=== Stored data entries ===
● ● ● ●

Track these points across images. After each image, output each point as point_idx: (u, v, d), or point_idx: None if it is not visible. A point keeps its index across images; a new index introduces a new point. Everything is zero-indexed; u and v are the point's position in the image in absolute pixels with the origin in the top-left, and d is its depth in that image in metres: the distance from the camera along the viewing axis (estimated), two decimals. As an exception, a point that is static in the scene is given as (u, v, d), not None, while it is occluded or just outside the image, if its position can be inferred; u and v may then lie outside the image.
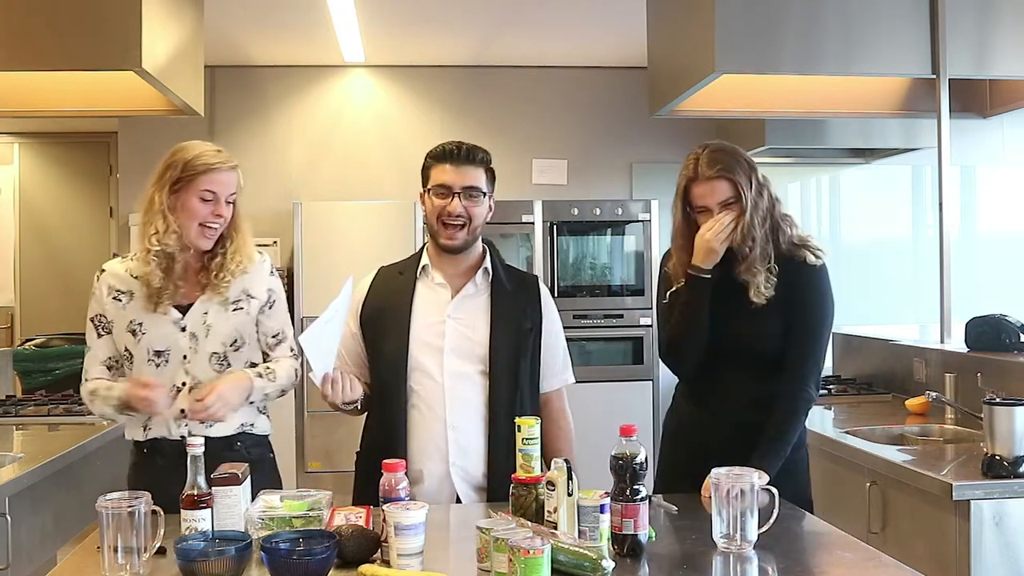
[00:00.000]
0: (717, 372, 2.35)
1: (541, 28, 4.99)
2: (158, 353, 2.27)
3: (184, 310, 2.29)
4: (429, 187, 2.32)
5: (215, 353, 2.30)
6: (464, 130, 5.60)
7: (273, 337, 2.39)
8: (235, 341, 2.32)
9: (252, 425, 2.35)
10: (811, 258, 2.29)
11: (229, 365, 2.31)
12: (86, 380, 2.34)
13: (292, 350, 2.41)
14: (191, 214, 2.24)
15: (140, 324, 2.28)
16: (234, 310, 2.32)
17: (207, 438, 2.16)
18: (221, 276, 2.28)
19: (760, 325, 2.28)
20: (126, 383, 2.24)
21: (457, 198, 2.27)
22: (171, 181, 2.23)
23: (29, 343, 5.46)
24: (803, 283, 2.28)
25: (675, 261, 2.35)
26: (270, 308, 2.38)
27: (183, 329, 2.28)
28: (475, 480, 2.26)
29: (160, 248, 2.23)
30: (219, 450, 2.18)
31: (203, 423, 2.23)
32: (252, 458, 2.28)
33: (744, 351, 2.31)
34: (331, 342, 2.18)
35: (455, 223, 2.28)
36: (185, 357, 2.28)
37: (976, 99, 4.28)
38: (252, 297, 2.35)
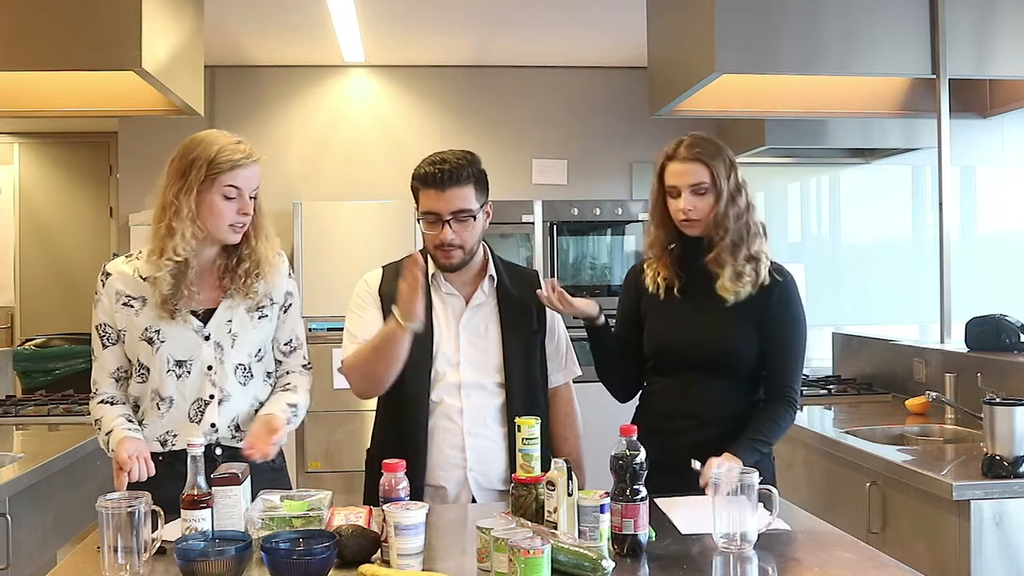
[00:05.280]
0: (684, 382, 2.31)
1: (541, 28, 4.99)
2: (179, 363, 2.13)
3: (202, 316, 2.15)
4: (419, 214, 2.26)
5: (240, 364, 2.18)
6: (464, 130, 5.61)
7: (286, 344, 2.28)
8: (259, 351, 2.22)
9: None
10: (777, 273, 2.27)
11: (252, 376, 2.20)
12: (95, 393, 2.18)
13: (305, 358, 2.31)
14: (218, 215, 2.10)
15: (157, 332, 2.12)
16: (259, 318, 2.20)
17: (239, 449, 2.13)
18: (248, 283, 2.16)
19: (730, 337, 2.26)
20: (119, 443, 2.04)
21: (447, 226, 2.20)
22: (198, 182, 2.08)
23: (29, 343, 5.47)
24: (776, 297, 2.26)
25: (651, 237, 2.36)
26: (285, 312, 2.26)
27: (207, 338, 2.14)
28: (493, 486, 2.26)
29: (184, 256, 2.08)
30: (251, 461, 2.08)
31: (236, 440, 2.15)
32: (276, 467, 2.26)
33: (713, 363, 2.28)
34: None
35: (448, 249, 2.23)
36: (210, 368, 2.14)
37: (976, 99, 4.28)
38: (274, 302, 2.24)
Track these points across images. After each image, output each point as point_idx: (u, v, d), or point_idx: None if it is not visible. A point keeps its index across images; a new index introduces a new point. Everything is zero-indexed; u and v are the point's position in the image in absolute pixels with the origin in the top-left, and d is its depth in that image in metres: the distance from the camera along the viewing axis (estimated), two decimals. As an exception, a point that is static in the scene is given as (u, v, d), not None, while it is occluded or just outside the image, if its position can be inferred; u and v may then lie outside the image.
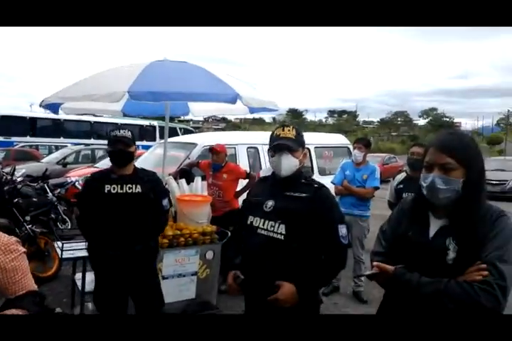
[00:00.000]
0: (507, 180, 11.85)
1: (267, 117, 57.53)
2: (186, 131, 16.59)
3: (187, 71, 3.57)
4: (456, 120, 70.64)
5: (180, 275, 2.94)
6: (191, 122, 42.57)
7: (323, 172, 6.28)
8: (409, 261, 1.34)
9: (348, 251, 1.83)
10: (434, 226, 1.36)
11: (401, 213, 1.50)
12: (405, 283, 1.27)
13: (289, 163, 1.77)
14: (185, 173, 4.16)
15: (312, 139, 6.54)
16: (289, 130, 1.80)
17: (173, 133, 13.47)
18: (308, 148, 6.71)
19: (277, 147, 1.76)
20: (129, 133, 2.40)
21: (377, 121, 69.47)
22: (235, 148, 5.44)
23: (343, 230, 1.73)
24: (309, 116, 69.93)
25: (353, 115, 66.33)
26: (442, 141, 1.36)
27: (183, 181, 3.85)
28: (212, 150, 4.09)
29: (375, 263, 1.38)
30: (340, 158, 6.38)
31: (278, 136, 1.80)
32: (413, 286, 1.25)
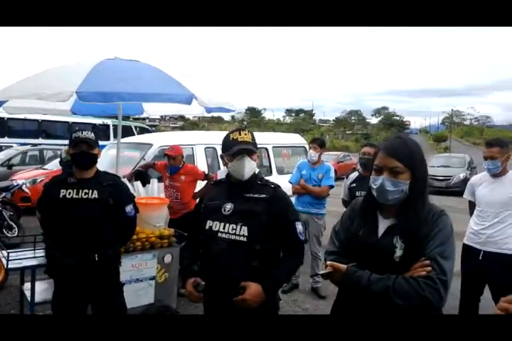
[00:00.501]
0: (451, 176, 12.60)
1: (226, 115, 57.37)
2: (142, 130, 16.11)
3: (139, 70, 3.47)
4: (405, 119, 74.60)
5: (137, 281, 2.86)
6: (147, 120, 41.43)
7: (281, 171, 6.37)
8: (360, 259, 1.41)
9: (304, 247, 1.90)
10: (383, 225, 1.44)
11: (352, 213, 1.57)
12: (357, 280, 1.33)
13: (250, 167, 1.80)
14: (141, 175, 4.06)
15: (270, 139, 6.63)
16: (245, 134, 1.82)
17: (128, 132, 13.05)
18: (266, 148, 6.78)
19: (240, 152, 1.77)
20: (92, 134, 2.30)
21: (333, 120, 71.60)
22: (192, 148, 5.38)
23: (299, 227, 1.81)
24: (267, 115, 70.63)
25: (309, 114, 67.86)
26: (391, 146, 1.45)
27: (138, 183, 3.74)
28: (167, 155, 4.01)
29: (328, 262, 1.44)
30: (297, 157, 6.52)
31: (236, 140, 1.80)
32: (364, 283, 1.32)
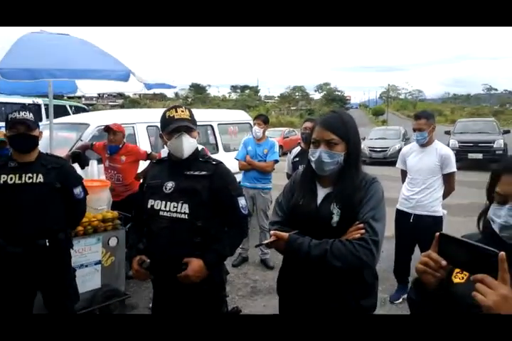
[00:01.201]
0: (388, 147, 13.32)
1: (169, 92, 55.23)
2: (78, 109, 15.05)
3: (70, 45, 3.23)
4: (346, 94, 76.90)
5: (82, 266, 2.77)
6: (83, 99, 38.81)
7: (227, 148, 6.36)
8: (302, 226, 1.50)
9: (248, 221, 1.94)
10: (321, 194, 1.54)
11: (293, 185, 1.65)
12: (298, 246, 1.42)
13: (189, 144, 1.78)
14: (78, 157, 3.84)
15: (215, 116, 6.55)
16: (182, 111, 1.80)
17: (63, 111, 12.10)
18: (211, 125, 6.67)
19: (178, 129, 1.75)
20: (31, 115, 2.15)
21: (278, 96, 71.98)
22: (133, 127, 5.16)
23: (242, 202, 1.84)
24: (212, 91, 69.22)
25: (254, 90, 67.61)
26: (326, 120, 1.53)
27: (76, 166, 3.56)
28: (108, 129, 3.81)
29: (272, 232, 1.52)
30: (243, 134, 6.52)
31: (172, 117, 1.78)
32: (304, 249, 1.41)
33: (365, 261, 1.36)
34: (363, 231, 1.39)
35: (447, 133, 13.08)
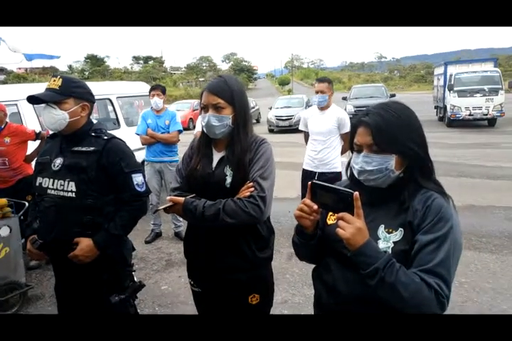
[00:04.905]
0: (293, 115, 13.85)
1: (61, 65, 49.56)
2: None
3: None
4: (253, 64, 77.20)
5: (-31, 261, 2.50)
6: (-47, 75, 32.96)
7: (130, 123, 6.02)
8: (199, 190, 1.54)
9: (147, 198, 1.87)
10: (216, 158, 1.58)
11: (191, 151, 1.67)
12: (194, 209, 1.46)
13: (51, 117, 1.67)
14: None
15: (113, 89, 6.10)
16: (54, 80, 1.69)
17: None
18: (109, 99, 6.20)
19: (29, 100, 1.66)
20: None
21: (184, 67, 69.44)
22: (16, 104, 4.58)
23: (138, 179, 1.76)
24: (112, 63, 64.00)
25: (159, 61, 64.18)
26: (212, 85, 1.55)
27: None
28: None
29: (168, 197, 1.52)
30: (146, 107, 6.20)
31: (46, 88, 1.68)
32: (199, 210, 1.45)
33: (254, 215, 1.44)
34: (252, 189, 1.46)
35: (344, 99, 14.10)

● ● ● ●

=== EXERCISE DETAILS ===
Please give back all the records above word for word, with no pictures included.

=== COMPLETED TASK ===
Track these points across images. After each image, output each point as point_idx: (u, v, d), or point_idx: None if it is not visible. A point keeps its index across images; a new index introduces a new point. Everything is zero-indexed; u and v are the point's position in the image in absolute pixels with the origin in the top-left, and d is its depth in that image in metres: the distance from the camera along the viewing axis (estimated), two decimals. As an exception, a point that is static in the scene is given as (u, v, d), not None, while it is occluded or just outside the image, if its position can be inferred; u and v may then lie outside the image.
[00:00.000]
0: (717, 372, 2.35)
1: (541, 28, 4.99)
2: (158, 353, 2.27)
3: (184, 310, 2.29)
4: (429, 187, 2.32)
5: (215, 353, 2.30)
6: (464, 130, 5.60)
7: (273, 337, 2.39)
8: (235, 341, 2.32)
9: (252, 425, 2.35)
10: (811, 258, 2.29)
11: (229, 365, 2.31)
12: (86, 380, 2.34)
13: (292, 350, 2.41)
14: (191, 214, 2.24)
15: (140, 324, 2.28)
16: (234, 310, 2.32)
17: (207, 438, 2.16)
18: (221, 276, 2.28)
19: (760, 325, 2.28)
20: (126, 383, 2.24)
21: (457, 198, 2.27)
22: (171, 181, 2.23)
23: (29, 343, 5.46)
24: (803, 283, 2.28)
25: (675, 261, 2.35)
26: (270, 308, 2.38)
27: (183, 329, 2.28)
28: (475, 480, 2.26)
29: (160, 248, 2.23)
30: (219, 450, 2.18)
31: (203, 423, 2.23)
32: (252, 458, 2.28)
33: (744, 351, 2.31)
34: (331, 342, 2.18)
35: (455, 223, 2.28)
36: (185, 357, 2.28)
37: (976, 99, 4.28)
38: (252, 297, 2.35)
[00:05.280]
0: (684, 382, 2.31)
1: (541, 28, 4.99)
2: (179, 363, 2.13)
3: (202, 316, 2.15)
4: (419, 214, 2.26)
5: (240, 364, 2.18)
6: (464, 130, 5.61)
7: (286, 344, 2.28)
8: (259, 351, 2.22)
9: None
10: (777, 273, 2.27)
11: (252, 376, 2.20)
12: (95, 393, 2.18)
13: (305, 358, 2.31)
14: (218, 215, 2.10)
15: (157, 332, 2.12)
16: (259, 318, 2.20)
17: (239, 449, 2.13)
18: (248, 283, 2.16)
19: (730, 337, 2.26)
20: (119, 443, 2.04)
21: (447, 226, 2.20)
22: (198, 182, 2.08)
23: (29, 343, 5.47)
24: (776, 297, 2.26)
25: (651, 237, 2.36)
26: (285, 312, 2.26)
27: (207, 338, 2.14)
28: (493, 486, 2.26)
29: (184, 256, 2.08)
30: (251, 461, 2.08)
31: (236, 440, 2.15)
32: (276, 467, 2.26)
33: (713, 363, 2.28)
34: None
35: (448, 249, 2.23)
36: (210, 368, 2.14)
37: (976, 99, 4.28)
38: (274, 302, 2.24)
Track these points across images. After each image, output each point as point_idx: (u, v, d), or point_idx: None if it is not visible. A point keeps its index across images; a new index introduces a new point. Everything is zero-indexed; u and v are the point's position in the image in absolute pixels with the origin in the top-left, and d is its depth in that image in metres: the distance from the camera along the viewing axis (estimated), two decimals. As an exception, a point that is static in the scene is given as (u, v, d), not None, while it is occluded or just outside the image, if its position can be inferred; u and v may then lie outside the image.
[00:00.000]
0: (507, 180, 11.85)
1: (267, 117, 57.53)
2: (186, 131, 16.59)
3: (187, 71, 3.57)
4: (456, 120, 70.64)
5: (180, 275, 2.94)
6: (191, 122, 42.57)
7: (323, 172, 6.28)
8: (409, 261, 1.34)
9: (348, 251, 1.83)
10: (434, 226, 1.36)
11: (401, 213, 1.50)
12: (405, 283, 1.27)
13: (289, 163, 1.77)
14: (185, 173, 4.16)
15: (312, 139, 6.54)
16: (289, 130, 1.80)
17: (173, 133, 13.47)
18: (308, 148, 6.71)
19: (277, 147, 1.76)
20: (129, 133, 2.40)
21: (377, 121, 69.47)
22: (235, 148, 5.44)
23: (343, 230, 1.73)
24: (309, 116, 69.93)
25: (353, 115, 66.33)
26: (442, 141, 1.36)
27: (183, 181, 3.85)
28: (212, 150, 4.09)
29: (375, 263, 1.38)
30: (340, 158, 6.38)
31: (278, 136, 1.80)
32: (413, 286, 1.25)
[00:00.501]
0: (451, 176, 12.60)
1: (226, 115, 57.37)
2: (142, 130, 16.11)
3: (139, 70, 3.47)
4: (405, 119, 74.60)
5: (137, 281, 2.86)
6: (147, 120, 41.43)
7: (281, 171, 6.37)
8: (360, 259, 1.41)
9: (304, 247, 1.90)
10: (383, 225, 1.44)
11: (352, 213, 1.57)
12: (357, 280, 1.33)
13: (250, 167, 1.80)
14: (141, 175, 4.06)
15: (270, 139, 6.63)
16: (245, 134, 1.82)
17: (128, 132, 13.05)
18: (266, 148, 6.78)
19: (240, 152, 1.77)
20: (92, 134, 2.30)
21: (333, 120, 71.60)
22: (192, 148, 5.38)
23: (299, 227, 1.81)
24: (267, 115, 70.63)
25: (309, 114, 67.86)
26: (391, 146, 1.45)
27: (138, 183, 3.74)
28: (167, 155, 4.01)
29: (328, 262, 1.44)
30: (297, 157, 6.52)
31: (236, 140, 1.80)
32: (364, 283, 1.32)
[00:01.201]
0: (388, 147, 13.32)
1: (169, 92, 55.23)
2: (78, 109, 15.05)
3: (70, 45, 3.23)
4: (346, 94, 76.90)
5: (82, 266, 2.77)
6: (83, 99, 38.81)
7: (227, 148, 6.36)
8: (302, 226, 1.50)
9: (248, 221, 1.94)
10: (321, 194, 1.54)
11: (293, 185, 1.65)
12: (298, 246, 1.42)
13: (189, 144, 1.78)
14: (78, 157, 3.84)
15: (215, 116, 6.55)
16: (182, 111, 1.80)
17: (63, 111, 12.10)
18: (211, 125, 6.67)
19: (178, 129, 1.75)
20: (31, 115, 2.15)
21: (278, 96, 71.98)
22: (133, 127, 5.16)
23: (242, 202, 1.84)
24: (212, 91, 69.22)
25: (254, 90, 67.61)
26: (326, 120, 1.53)
27: (76, 166, 3.56)
28: (108, 129, 3.81)
29: (272, 232, 1.52)
30: (243, 134, 6.52)
31: (172, 117, 1.78)
32: (304, 249, 1.41)
33: (365, 261, 1.36)
34: (363, 231, 1.39)
35: (447, 133, 13.08)
[00:04.905]
0: (293, 115, 13.85)
1: (61, 65, 49.56)
2: None
3: None
4: (253, 64, 77.20)
5: (-31, 261, 2.50)
6: (-47, 75, 32.96)
7: (130, 123, 6.02)
8: (199, 190, 1.54)
9: (147, 198, 1.87)
10: (216, 158, 1.58)
11: (191, 151, 1.67)
12: (194, 209, 1.46)
13: (51, 117, 1.67)
14: None
15: (113, 89, 6.10)
16: (54, 80, 1.69)
17: None
18: (109, 99, 6.20)
19: (29, 100, 1.66)
20: None
21: (184, 67, 69.44)
22: (16, 104, 4.58)
23: (138, 179, 1.76)
24: (112, 63, 64.00)
25: (159, 61, 64.18)
26: (212, 85, 1.55)
27: None
28: None
29: (168, 197, 1.52)
30: (146, 107, 6.20)
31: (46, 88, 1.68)
32: (199, 210, 1.45)
33: (254, 215, 1.44)
34: (252, 189, 1.46)
35: (344, 99, 14.10)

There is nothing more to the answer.